As we left that evening, I became increasingly angry. First of all, I wasted precious time from my own life. A last minute text from them indicating a change of heart would have been totally cool. A brief appearance with a polite excuse also acceptable. Emily Post provides several ways to excuse yourself from a social event without being a dick. I get it! I’ve changed my mind about things before. W's blatant rudeness jarred both of us. Secondly, it felt like she used social anxiety as an excuse. She very well may have been anxious upon meeting my Man in November but her actions a few nights ago were so contradictory to her previous behavior that it made me think that more was at play. Perfectly understandable and acceptable. We all have a lot of balls in the air at one time and may present ourselves in various ways as a result. But it’s not ok to blame everything on one thing- that I also suffer from and could potentially relate to- and decide to end all communication. It’s also not ok to act like a colossal jerk. She shut down and shut everyone, including her partner, out. It was the single most awkward social situation I have ever been involved in. The Man and I were very relieved to head home.
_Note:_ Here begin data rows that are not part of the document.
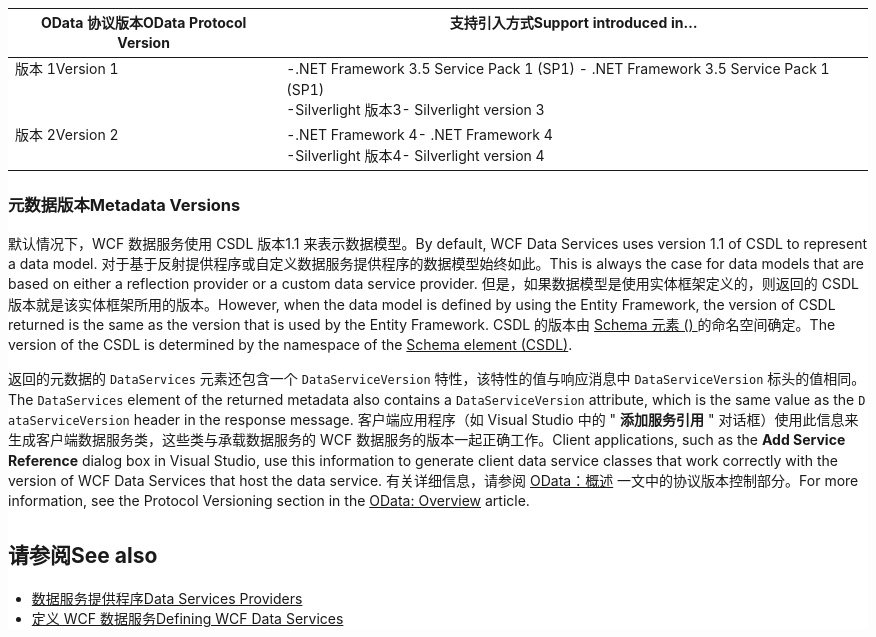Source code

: |<span data-ttu-id="c29f9-181">OData 协议版本</span><span class="sxs-lookup"><span data-stu-id="c29f9-181">OData Protocol Version</span></span>|<span data-ttu-id="c29f9-182">支持引入方式</span><span class="sxs-lookup"><span data-stu-id="c29f9-182">Support introduced in…</span></span>|
|-----------------------------------------------------------------------------------|----------------------------|
|<span data-ttu-id="c29f9-183">版本 1</span><span class="sxs-lookup"><span data-stu-id="c29f9-183">Version 1</span></span>|<span data-ttu-id="c29f9-184">-.NET Framework 3.5 Service Pack 1 (SP1) </span><span class="sxs-lookup"><span data-stu-id="c29f9-184">- .NET Framework 3.5 Service Pack 1 (SP1)</span></span><br /><span data-ttu-id="c29f9-185">-Silverlight 版本3</span><span class="sxs-lookup"><span data-stu-id="c29f9-185">- Silverlight version 3</span></span>|
|<span data-ttu-id="c29f9-186">版本 2</span><span class="sxs-lookup"><span data-stu-id="c29f9-186">Version 2</span></span>|<span data-ttu-id="c29f9-187">-.NET Framework 4</span><span class="sxs-lookup"><span data-stu-id="c29f9-187">- .NET Framework 4</span></span><br /><span data-ttu-id="c29f9-188">-Silverlight 版本4</span><span class="sxs-lookup"><span data-stu-id="c29f9-188">- Silverlight version 4</span></span>|

### <a name="metadata-versions"></a><span data-ttu-id="c29f9-189">元数据版本</span><span class="sxs-lookup"><span data-stu-id="c29f9-189">Metadata Versions</span></span>

 <span data-ttu-id="c29f9-190">默认情况下，WCF 数据服务使用 CSDL 版本1.1 来表示数据模型。</span><span class="sxs-lookup"><span data-stu-id="c29f9-190">By default, WCF Data Services uses version 1.1 of CSDL to represent a data model.</span></span> <span data-ttu-id="c29f9-191">对于基于反射提供程序或自定义数据服务提供程序的数据模型始终如此。</span><span class="sxs-lookup"><span data-stu-id="c29f9-191">This is always the case for data models that are based on either a reflection provider or a custom data service provider.</span></span> <span data-ttu-id="c29f9-192">但是，如果数据模型是使用实体框架定义的，则返回的 CSDL 版本就是该实体框架所用的版本。</span><span class="sxs-lookup"><span data-stu-id="c29f9-192">However, when the data model is defined by using the Entity Framework, the version of CSDL returned is the same as the version that is used by the Entity Framework.</span></span> <span data-ttu-id="c29f9-193">CSDL 的版本由 [Schema 元素 () ](/ef/ef6/modeling/designer/advanced/edmx/csdl-spec#schema-element-csdl)的命名空间确定。</span><span class="sxs-lookup"><span data-stu-id="c29f9-193">The version of the CSDL is determined by the namespace of the [Schema element (CSDL)](/ef/ef6/modeling/designer/advanced/edmx/csdl-spec#schema-element-csdl).</span></span>

 <span data-ttu-id="c29f9-194">返回的元数据的 `DataServices` 元素还包含一个 `DataServiceVersion` 特性，该特性的值与响应消息中 `DataServiceVersion` 标头的值相同。</span><span class="sxs-lookup"><span data-stu-id="c29f9-194">The `DataServices` element of the returned metadata also contains a `DataServiceVersion` attribute, which is the same value as the `DataServiceVersion` header in the response message.</span></span> <span data-ttu-id="c29f9-195">客户端应用程序（如 Visual Studio 中的 " **添加服务引用** " 对话框）使用此信息来生成客户端数据服务类，这些类与承载数据服务的 WCF 数据服务的版本一起正确工作。</span><span class="sxs-lookup"><span data-stu-id="c29f9-195">Client applications, such as the **Add Service Reference** dialog box in Visual Studio, use this information to generate client data service classes that work correctly with the version of WCF Data Services that host the data service.</span></span> <span data-ttu-id="c29f9-196">有关详细信息，请参阅 [OData：概述](https://www.odata.org/documentation/odata-version-2-0/overview/) 一文中的协议版本控制部分。</span><span class="sxs-lookup"><span data-stu-id="c29f9-196">For more information, see the Protocol Versioning section in the [OData: Overview](https://www.odata.org/documentation/odata-version-2-0/overview/) article.</span></span>

## <a name="see-also"></a><span data-ttu-id="c29f9-197">请参阅</span><span class="sxs-lookup"><span data-stu-id="c29f9-197">See also</span></span>

- [<span data-ttu-id="c29f9-198">数据服务提供程序</span><span class="sxs-lookup"><span data-stu-id="c29f9-198">Data Services Providers</span></span>](data-services-providers-wcf-data-services.md)
- [<span data-ttu-id="c29f9-199">定义 WCF 数据服务</span><span class="sxs-lookup"><span data-stu-id="c29f9-199">Defining WCF Data Services</span></span>](defining-wcf-data-services.md)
The old me would have taken her emotional shut down personally. I would have found reasons faulting myself for W’s actions. It would have really fucked me up and triggered a panic attack. I probably would not have been kind to her. The now me wonders if I ever had such a public meltdown when I was in the deep end of my anxiety. I’m still so confused by W's choice of actions. I probably will be for a while, and I’ll mentally examine all the angles a million times in my head. But I don’t blame myself for it. I'm a stranger to her. There's no way I'm responsible for her choices. It was embarrassing to see her that way, especially after the kind words my Man had in regards to their previous encounters. I hope W figures out ways to deal with her anxiety issues and whatever else is troubling her. Truly. Here’s to a new year free from anxiety. A new year free from assholery. But let’s all be accountable, shall we? And kind. Life’s too short to be a selfish jackass.
A Christmas gift from my lovely soon-to-be Mother-In-Law. A lemon tree.
(Now I just have to wipe the leaves, water it regularly, google everything about it, and cross my fingers I won't kill another plant. Wish me luck.)